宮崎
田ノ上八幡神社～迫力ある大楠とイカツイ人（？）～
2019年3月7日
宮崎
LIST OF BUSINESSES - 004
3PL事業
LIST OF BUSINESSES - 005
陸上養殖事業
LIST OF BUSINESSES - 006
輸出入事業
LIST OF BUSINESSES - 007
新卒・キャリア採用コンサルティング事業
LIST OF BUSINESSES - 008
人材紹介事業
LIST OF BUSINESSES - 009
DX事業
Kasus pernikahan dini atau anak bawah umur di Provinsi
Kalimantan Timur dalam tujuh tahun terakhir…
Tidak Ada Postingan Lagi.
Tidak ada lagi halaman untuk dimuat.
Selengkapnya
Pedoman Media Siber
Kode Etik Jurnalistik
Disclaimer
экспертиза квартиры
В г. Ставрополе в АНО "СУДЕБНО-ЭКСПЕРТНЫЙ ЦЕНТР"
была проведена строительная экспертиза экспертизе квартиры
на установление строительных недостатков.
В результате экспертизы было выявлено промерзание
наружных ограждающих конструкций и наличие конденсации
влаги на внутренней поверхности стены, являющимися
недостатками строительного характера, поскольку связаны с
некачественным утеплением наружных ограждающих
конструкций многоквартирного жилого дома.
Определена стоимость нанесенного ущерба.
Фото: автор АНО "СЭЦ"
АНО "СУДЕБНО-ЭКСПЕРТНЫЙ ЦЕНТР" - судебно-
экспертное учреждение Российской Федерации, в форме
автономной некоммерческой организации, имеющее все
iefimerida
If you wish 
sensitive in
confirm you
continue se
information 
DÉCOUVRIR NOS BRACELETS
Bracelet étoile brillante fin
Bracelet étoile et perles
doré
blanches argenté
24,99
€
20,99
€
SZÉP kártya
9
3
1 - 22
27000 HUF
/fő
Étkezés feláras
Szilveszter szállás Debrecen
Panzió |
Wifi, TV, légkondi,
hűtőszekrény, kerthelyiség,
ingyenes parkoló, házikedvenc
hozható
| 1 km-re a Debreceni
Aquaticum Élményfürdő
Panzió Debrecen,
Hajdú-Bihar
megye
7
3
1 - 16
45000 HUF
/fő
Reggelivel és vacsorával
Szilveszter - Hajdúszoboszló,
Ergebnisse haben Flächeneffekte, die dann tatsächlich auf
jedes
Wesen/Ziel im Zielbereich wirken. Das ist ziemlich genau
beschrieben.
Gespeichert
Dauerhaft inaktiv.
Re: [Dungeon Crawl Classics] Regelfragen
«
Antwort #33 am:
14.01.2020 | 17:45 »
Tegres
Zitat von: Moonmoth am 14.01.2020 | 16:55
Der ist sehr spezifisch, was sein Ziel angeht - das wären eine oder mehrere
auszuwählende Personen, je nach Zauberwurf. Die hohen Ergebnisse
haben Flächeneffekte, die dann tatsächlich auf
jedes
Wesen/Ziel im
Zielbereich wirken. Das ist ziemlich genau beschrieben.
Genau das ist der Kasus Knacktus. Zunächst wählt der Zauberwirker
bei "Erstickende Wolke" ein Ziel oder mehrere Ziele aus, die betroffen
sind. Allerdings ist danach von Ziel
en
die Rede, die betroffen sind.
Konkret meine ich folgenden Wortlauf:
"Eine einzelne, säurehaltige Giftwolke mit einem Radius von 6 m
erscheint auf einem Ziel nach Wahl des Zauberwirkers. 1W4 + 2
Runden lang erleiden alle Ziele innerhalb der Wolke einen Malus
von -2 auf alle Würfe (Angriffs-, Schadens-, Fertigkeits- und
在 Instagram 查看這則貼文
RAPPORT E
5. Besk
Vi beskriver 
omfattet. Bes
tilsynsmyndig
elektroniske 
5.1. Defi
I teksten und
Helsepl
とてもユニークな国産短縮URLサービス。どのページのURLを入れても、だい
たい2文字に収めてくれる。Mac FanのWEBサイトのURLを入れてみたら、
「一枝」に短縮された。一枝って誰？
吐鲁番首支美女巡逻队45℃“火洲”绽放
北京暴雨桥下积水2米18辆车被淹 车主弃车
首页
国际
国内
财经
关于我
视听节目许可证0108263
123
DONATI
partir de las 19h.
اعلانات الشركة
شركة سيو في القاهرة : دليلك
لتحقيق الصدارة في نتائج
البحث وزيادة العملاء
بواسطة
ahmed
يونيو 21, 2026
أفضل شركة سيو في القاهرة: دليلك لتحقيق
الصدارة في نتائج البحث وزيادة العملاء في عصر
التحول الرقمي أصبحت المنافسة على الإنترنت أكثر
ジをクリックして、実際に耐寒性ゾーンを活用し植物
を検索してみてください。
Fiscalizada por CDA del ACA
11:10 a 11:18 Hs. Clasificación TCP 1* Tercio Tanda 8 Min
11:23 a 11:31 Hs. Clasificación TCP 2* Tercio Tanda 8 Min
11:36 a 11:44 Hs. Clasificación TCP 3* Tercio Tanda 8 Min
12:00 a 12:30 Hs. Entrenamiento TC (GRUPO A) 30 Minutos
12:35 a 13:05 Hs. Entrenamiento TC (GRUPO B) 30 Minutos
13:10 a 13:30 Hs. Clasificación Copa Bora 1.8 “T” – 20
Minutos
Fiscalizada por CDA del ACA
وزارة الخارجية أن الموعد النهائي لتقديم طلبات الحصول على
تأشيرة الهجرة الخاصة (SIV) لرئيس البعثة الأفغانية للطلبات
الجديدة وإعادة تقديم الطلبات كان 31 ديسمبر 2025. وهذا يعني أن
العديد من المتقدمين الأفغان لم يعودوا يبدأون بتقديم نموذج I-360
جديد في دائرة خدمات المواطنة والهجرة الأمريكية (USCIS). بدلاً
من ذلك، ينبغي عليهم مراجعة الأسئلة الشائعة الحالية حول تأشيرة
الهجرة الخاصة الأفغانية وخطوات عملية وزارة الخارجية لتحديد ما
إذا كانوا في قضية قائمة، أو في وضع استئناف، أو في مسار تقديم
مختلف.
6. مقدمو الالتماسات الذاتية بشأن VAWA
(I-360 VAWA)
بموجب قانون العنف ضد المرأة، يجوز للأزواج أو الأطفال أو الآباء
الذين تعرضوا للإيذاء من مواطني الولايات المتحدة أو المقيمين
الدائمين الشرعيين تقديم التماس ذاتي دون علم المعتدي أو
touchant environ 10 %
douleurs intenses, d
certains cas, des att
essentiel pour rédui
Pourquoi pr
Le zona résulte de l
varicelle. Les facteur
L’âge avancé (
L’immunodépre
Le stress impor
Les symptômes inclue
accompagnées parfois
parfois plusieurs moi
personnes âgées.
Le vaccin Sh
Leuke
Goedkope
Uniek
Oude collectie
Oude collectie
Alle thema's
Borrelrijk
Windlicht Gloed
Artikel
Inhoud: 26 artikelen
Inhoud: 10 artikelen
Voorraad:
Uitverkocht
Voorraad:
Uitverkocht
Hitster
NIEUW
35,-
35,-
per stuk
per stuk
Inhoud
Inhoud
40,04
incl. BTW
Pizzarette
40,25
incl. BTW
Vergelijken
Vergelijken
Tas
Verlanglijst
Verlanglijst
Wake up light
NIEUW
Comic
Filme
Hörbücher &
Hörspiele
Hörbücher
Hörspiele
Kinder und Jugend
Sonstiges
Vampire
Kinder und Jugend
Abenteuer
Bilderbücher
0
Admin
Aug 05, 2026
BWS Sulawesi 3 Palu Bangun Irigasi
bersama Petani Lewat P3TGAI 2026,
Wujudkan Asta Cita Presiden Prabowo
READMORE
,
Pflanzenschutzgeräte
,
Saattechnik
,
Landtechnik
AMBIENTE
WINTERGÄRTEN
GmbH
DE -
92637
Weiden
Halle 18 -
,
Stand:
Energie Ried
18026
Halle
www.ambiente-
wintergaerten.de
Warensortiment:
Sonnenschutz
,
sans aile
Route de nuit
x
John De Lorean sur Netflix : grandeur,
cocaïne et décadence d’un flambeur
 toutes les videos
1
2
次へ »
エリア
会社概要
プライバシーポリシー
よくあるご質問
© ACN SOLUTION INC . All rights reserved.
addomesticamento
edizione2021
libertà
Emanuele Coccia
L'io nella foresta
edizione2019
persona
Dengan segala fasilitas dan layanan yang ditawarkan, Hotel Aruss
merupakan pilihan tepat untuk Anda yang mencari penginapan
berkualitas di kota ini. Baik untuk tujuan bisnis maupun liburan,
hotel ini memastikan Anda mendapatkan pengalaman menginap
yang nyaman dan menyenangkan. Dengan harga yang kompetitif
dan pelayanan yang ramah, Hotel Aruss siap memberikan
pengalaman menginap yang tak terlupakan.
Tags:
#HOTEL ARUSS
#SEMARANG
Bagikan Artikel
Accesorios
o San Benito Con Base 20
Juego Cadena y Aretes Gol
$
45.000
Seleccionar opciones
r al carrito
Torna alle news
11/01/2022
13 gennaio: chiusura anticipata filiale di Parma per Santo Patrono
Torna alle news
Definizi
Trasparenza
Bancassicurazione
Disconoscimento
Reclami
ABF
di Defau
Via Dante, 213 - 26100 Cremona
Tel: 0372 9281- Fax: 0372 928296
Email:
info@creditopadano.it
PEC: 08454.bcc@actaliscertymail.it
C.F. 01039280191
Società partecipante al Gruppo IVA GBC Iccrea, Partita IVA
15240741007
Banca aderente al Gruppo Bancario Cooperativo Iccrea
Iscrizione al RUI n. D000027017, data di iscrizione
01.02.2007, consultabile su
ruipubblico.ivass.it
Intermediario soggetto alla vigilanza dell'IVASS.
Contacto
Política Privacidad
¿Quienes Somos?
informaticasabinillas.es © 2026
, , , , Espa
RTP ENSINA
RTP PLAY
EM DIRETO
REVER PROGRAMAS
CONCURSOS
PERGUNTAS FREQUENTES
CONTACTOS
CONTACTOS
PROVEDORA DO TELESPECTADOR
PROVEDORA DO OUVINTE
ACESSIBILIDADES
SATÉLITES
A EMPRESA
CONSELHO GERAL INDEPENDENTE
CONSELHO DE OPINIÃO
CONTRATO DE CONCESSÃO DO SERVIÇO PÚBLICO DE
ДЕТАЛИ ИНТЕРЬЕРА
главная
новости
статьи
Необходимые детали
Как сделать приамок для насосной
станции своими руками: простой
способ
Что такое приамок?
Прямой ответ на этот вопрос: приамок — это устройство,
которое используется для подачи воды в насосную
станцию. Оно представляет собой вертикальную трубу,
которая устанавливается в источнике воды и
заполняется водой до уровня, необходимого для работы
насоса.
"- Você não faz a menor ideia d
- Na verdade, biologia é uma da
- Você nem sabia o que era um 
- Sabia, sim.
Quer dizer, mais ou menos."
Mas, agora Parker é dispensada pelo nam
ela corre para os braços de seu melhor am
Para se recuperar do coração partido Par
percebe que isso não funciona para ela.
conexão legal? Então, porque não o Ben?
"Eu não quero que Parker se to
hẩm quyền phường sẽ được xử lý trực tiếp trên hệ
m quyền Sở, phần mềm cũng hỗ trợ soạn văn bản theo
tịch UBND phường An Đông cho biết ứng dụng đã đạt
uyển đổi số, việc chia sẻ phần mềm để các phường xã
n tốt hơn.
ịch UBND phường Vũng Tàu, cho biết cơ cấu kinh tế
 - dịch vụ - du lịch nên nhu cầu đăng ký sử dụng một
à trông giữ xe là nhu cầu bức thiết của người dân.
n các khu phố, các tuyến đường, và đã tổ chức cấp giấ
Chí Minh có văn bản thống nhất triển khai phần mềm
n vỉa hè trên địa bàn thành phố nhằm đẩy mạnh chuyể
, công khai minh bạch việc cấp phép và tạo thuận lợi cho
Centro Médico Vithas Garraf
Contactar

· · · · · · ·

▶ _PROMPT_
Look above for the line with "wintergaerten.de"; retype exactly that line, every line after it up to the line with "berkualitas di kota", and that line too, nothing else.

▶ _THE COMPLETED TASK_
wintergaerten.de
Warensortiment:
Sonnenschutz
,
sans aile
Route de nuit
x
John De Lorean sur Netflix : grandeur,
cocaïne et décadence d’un flambeur
 toutes les videos
1
2
次へ »
エリア
会社概要
プライバシーポリシー
よくあるご質問
© ACN SOLUTION INC . All rights reserved.
addomesticamento
edizione2021
libertà
Emanuele Coccia
L'io nella foresta
edizione2019
persona
Dengan segala fasilitas dan layanan yang ditawarkan, Hotel Aruss
merupakan pilihan tepat untuk Anda yang mencari penginapan
berkualitas di kota ini. Baik untuk tujuan bisnis maupun liburan,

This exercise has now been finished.